Quand Samain fleurit
Les brumes se lèvent sur ce matin de Samain et laissent une rosée dense, comme s'il avait plu toute la nuit. Le sol est jonché de feuilles mortes. Les bogues des noix et des châtaignes sont vides car nous en avons ramassé les fruits depuis longtemps. Quelques pommes s'entassent encore dans un caisson de bois. J'ai retrouvé le couvercle disparu de ma lumerotte. Une vague odeur d'humus se répand. Pas un bruit.

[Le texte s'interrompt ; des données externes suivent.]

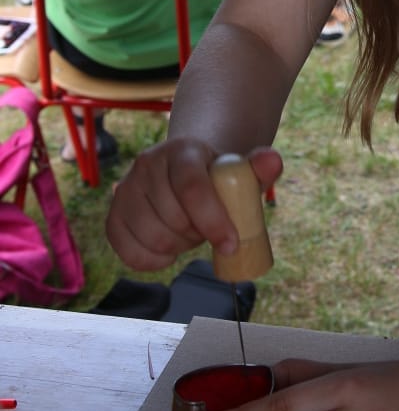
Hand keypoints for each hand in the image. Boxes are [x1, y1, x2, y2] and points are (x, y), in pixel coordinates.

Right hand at [106, 140, 281, 270]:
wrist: (189, 173)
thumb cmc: (219, 178)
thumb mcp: (242, 171)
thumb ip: (260, 167)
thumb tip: (272, 162)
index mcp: (182, 150)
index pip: (192, 188)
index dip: (212, 221)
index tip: (231, 244)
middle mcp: (147, 164)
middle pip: (172, 218)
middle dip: (197, 234)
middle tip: (206, 228)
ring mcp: (125, 189)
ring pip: (152, 237)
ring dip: (177, 246)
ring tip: (188, 233)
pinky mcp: (113, 215)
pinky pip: (127, 251)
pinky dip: (152, 260)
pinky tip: (168, 250)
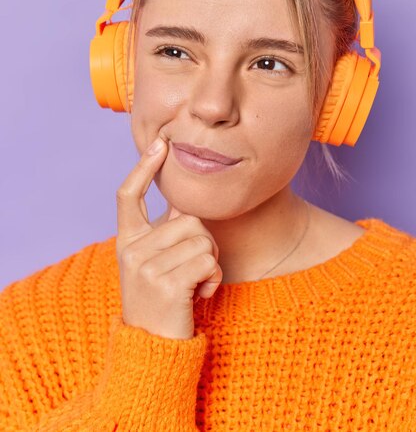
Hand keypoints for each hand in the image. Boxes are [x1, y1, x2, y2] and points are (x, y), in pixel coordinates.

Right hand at [115, 134, 222, 339]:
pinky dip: (212, 279)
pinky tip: (199, 295)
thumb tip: (187, 197)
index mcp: (127, 240)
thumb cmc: (162, 299)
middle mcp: (131, 249)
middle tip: (191, 270)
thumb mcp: (154, 262)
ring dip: (210, 263)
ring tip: (193, 283)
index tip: (160, 143)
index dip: (143, 167)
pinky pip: (207, 261)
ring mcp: (145, 266)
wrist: (153, 347)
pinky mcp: (165, 283)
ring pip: (202, 239)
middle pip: (189, 219)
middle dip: (204, 243)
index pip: (129, 195)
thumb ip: (167, 230)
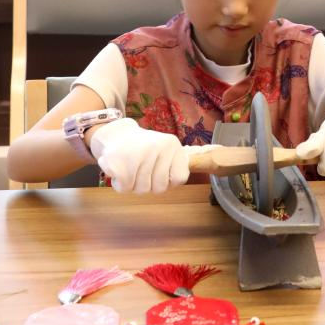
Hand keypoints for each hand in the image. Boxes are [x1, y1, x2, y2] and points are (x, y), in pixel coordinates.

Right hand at [90, 118, 216, 193]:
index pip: (180, 178)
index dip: (168, 180)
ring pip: (141, 190)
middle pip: (159, 188)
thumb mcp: (165, 150)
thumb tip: (209, 162)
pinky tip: (119, 171)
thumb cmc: (143, 148)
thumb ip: (176, 164)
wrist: (115, 135)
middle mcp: (159, 148)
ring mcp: (140, 154)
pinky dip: (120, 185)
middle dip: (148, 184)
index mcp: (172, 145)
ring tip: (130, 168)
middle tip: (141, 170)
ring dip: (133, 185)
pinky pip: (125, 188)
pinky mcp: (121, 162)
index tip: (159, 172)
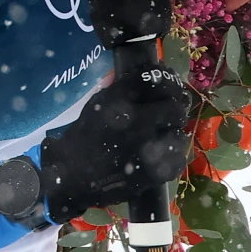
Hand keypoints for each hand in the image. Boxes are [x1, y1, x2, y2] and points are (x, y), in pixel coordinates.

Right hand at [38, 70, 194, 223]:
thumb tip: (150, 74)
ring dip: (172, 135)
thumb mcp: (97, 105)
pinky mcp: (153, 173)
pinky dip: (172, 157)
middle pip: (174, 108)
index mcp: (118, 103)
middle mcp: (136, 122)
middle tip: (169, 114)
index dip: (165, 78)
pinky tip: (161, 157)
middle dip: (173, 110)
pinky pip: (177, 159)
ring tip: (163, 138)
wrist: (71, 177)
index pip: (153, 80)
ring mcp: (147, 150)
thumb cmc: (83, 139)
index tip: (168, 83)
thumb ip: (122, 89)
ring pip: (179, 134)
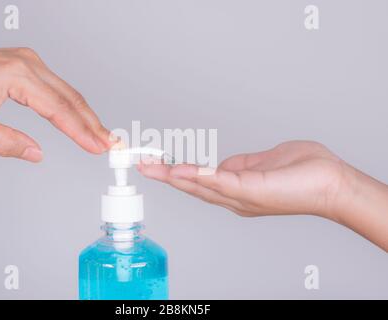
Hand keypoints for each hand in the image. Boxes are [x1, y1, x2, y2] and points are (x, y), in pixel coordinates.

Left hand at [0, 42, 111, 161]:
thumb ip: (6, 143)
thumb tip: (36, 153)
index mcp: (17, 75)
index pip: (59, 109)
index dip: (81, 131)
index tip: (97, 146)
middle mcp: (29, 65)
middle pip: (72, 98)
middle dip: (93, 124)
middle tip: (110, 144)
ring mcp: (31, 63)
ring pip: (69, 92)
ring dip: (87, 115)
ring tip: (101, 135)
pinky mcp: (29, 66)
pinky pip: (59, 88)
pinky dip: (74, 106)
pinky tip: (82, 117)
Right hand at [139, 141, 387, 250]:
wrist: (331, 184)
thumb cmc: (303, 174)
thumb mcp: (262, 165)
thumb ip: (239, 167)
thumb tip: (222, 166)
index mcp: (236, 191)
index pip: (200, 183)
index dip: (176, 175)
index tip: (157, 165)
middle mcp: (235, 199)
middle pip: (194, 187)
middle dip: (166, 177)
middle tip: (143, 166)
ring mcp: (243, 197)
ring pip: (202, 187)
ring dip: (175, 177)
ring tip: (154, 168)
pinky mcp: (252, 190)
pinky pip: (221, 182)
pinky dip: (199, 176)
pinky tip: (182, 170)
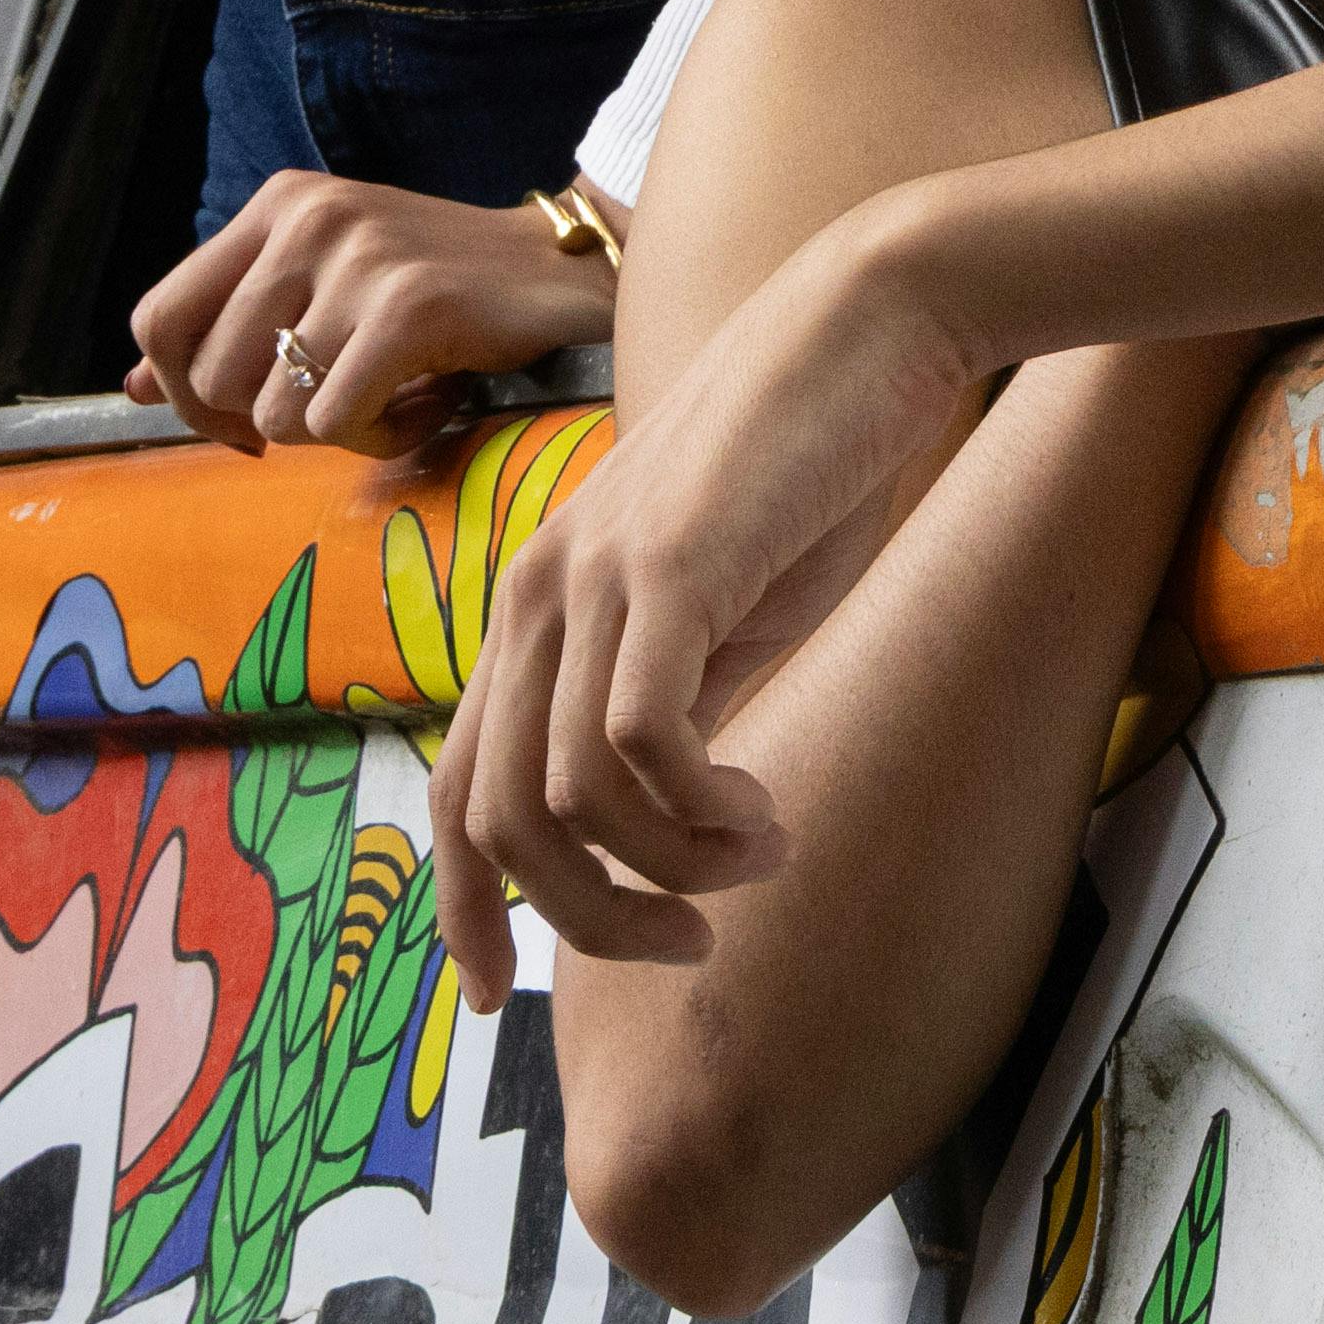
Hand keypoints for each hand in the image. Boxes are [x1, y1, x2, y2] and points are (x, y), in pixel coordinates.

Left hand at [126, 170, 613, 456]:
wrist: (560, 269)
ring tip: (392, 396)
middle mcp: (308, 219)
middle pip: (209, 380)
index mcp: (278, 204)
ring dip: (333, 432)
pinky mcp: (407, 307)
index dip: (180, 392)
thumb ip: (232, 325)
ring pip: (272, 415)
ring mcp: (358, 259)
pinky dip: (379, 439)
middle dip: (264, 424)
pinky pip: (335, 425)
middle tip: (334, 409)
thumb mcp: (323, 282)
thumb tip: (134, 389)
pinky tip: (424, 404)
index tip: (237, 419)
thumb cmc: (437, 285)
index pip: (158, 319)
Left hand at [424, 194, 987, 989]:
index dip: (465, 910)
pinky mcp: (670, 568)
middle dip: (590, 921)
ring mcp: (594, 578)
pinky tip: (763, 810)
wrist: (868, 325)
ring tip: (756, 856)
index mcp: (536, 607)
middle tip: (691, 944)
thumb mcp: (719, 612)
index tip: (503, 998)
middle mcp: (536, 594)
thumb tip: (652, 829)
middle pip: (499, 822)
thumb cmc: (803, 467)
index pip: (455, 792)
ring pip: (571, 800)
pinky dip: (700, 811)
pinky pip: (642, 743)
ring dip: (669, 870)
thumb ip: (669, 704)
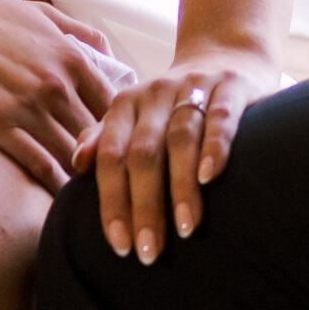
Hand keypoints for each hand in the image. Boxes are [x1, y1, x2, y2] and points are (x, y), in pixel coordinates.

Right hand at [0, 0, 124, 194]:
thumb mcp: (40, 14)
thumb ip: (78, 31)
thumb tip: (107, 50)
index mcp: (72, 58)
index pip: (114, 106)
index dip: (119, 130)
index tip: (114, 146)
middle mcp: (58, 85)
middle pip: (99, 135)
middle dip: (106, 159)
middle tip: (110, 182)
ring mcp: (30, 108)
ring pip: (73, 155)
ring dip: (83, 177)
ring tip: (90, 197)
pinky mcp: (0, 127)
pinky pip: (40, 165)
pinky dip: (54, 185)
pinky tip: (60, 200)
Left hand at [72, 43, 277, 263]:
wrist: (226, 57)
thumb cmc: (173, 105)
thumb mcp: (135, 117)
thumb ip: (106, 139)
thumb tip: (78, 164)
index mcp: (126, 103)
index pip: (112, 156)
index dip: (113, 202)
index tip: (120, 247)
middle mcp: (155, 93)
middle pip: (144, 152)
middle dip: (145, 206)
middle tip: (149, 252)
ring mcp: (194, 86)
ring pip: (181, 138)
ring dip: (180, 186)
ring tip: (184, 229)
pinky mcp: (230, 86)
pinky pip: (220, 117)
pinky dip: (215, 147)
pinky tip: (210, 177)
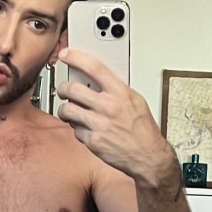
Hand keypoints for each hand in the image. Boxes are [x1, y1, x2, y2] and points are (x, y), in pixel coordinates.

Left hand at [57, 47, 170, 182]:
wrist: (147, 156)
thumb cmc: (143, 129)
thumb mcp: (135, 101)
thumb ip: (116, 89)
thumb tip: (98, 80)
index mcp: (120, 93)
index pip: (94, 67)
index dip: (76, 58)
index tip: (66, 55)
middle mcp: (108, 107)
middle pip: (72, 89)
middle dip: (63, 88)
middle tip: (64, 90)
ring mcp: (98, 124)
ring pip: (67, 110)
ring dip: (65, 110)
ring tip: (70, 111)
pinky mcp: (92, 141)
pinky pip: (75, 130)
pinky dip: (78, 130)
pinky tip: (87, 129)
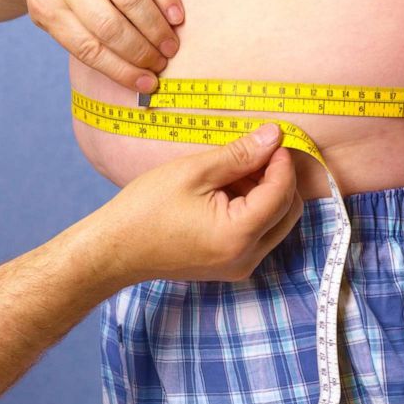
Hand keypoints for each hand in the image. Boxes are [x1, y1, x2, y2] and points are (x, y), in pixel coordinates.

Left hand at [18, 0, 183, 92]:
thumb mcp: (56, 18)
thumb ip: (87, 43)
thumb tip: (137, 78)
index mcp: (47, 5)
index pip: (89, 48)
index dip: (122, 70)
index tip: (147, 83)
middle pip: (111, 25)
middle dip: (141, 51)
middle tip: (161, 64)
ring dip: (156, 28)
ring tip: (170, 46)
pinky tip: (176, 17)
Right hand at [97, 124, 302, 282]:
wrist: (116, 249)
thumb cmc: (146, 209)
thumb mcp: (194, 171)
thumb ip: (240, 154)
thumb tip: (274, 136)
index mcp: (238, 235)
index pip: (281, 194)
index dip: (282, 162)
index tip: (273, 138)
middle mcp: (246, 258)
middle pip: (287, 212)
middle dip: (279, 179)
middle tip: (258, 151)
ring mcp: (239, 266)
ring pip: (276, 224)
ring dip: (266, 193)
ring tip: (235, 169)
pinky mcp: (230, 267)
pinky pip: (257, 235)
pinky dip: (253, 210)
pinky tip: (227, 190)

Depuis la nuit des temps, les humains célèbrent les ancêtres en cette période. Je me souviens d'avoir visité un site mégalithique en Irlande. On y avait vu un Cairn concentrant la lumière du soleil sous la forme d'un V lumineux, juste là où les cendres des ancêtres étaient entreposées. Le phénomène se produisait deux fois par an. Aux jours de Samain et à ceux d'Imbolc au début de février. A ce moment, le soleil se levait pile poil entre deux pierres géantes dressées sur une des collines alentour. Et ses rayons entraient alors à l'intérieur du Cairn. J'avais trouvé ce phénomène fascinant.
Pas de Cairn dans mon jardin. Pas d'urne non plus. Mais j'en profite pour m'étonner de tout. Pour écouter. Regarder. L'air est humide. Certains arbres ont déjà perdu toutes leurs feuilles. D'autres pas. J'ai la surprise, cette année, d'observer les premiers fruits, violets, du Callicarpa. Ils sont petits, peu nombreux, mais j'imagine que les années qui viennent le couvriront de ces pépites étranges. Les nèfles sont toujours accrochées à leur arbre. On trouve encore des poires, aussi. Les fruits de l'aulne sont noircis et ouverts sur l'arbre. Mais ce qui m'étonne surtout, ce sont les fleurs.
Samain semble célébrer la descente de la sève, l'arrivée des jours sombres et du gel. La vie retourne dans les creux de la terre. Les oiseaux chantent moins. Les fruits pourrissent. Les herbes médicinales se flétrissent. On pourrait croire que tout se voue à la décréptitude, au vieillissement et à la mort. C'est vrai, bien sûr. Pourquoi sinon les humains auraient-ils choisi de fêter leurs morts en ce moment ? Pourtant....il y a des fleurs. Aussi. Les pâquerettes sont plus rares et globuleuses mais le séneçon jacobéen resplendit. Des impatientes de Balfour arborent leur silhouette orchidienne. Plusieurs grandes consoudes sont en fleur. Et le Cléodendron répand son parfum envoûtant. Du géranium sauvage passe la tête. Et la Clématite poursuit aussi sa floraison.
Voilà des fleurs qui portent les couleurs estivales jusque dans les jours sombres.
J'entre dans mon chalet. J'y ai changé l'autel. Une autre bouteille, pleine de feuilles mortes, de fleurs, de fruits se dresse près du crâne en argile. J'y ai placé une bogue de châtaigne (j'adore octobre rien que pour ça), des feuilles de Ginkgo biloba (un arbre de mémoire, selon moi) et bien sûr des graines de Callicarpa. Je frappe le tamtam en chantant. Je ne sais pas ce que je chante. Je chante, c'est tout. Certains esprits comprennent peut-être. Ce que je sais, c'est que je me sens bien, et curieusement en harmonie. Avec cette étrange certitude qu'en vieillissant, je suis de moins en moins manichéen. En vieillissant, je suis plus proche de ce que je suis, moi.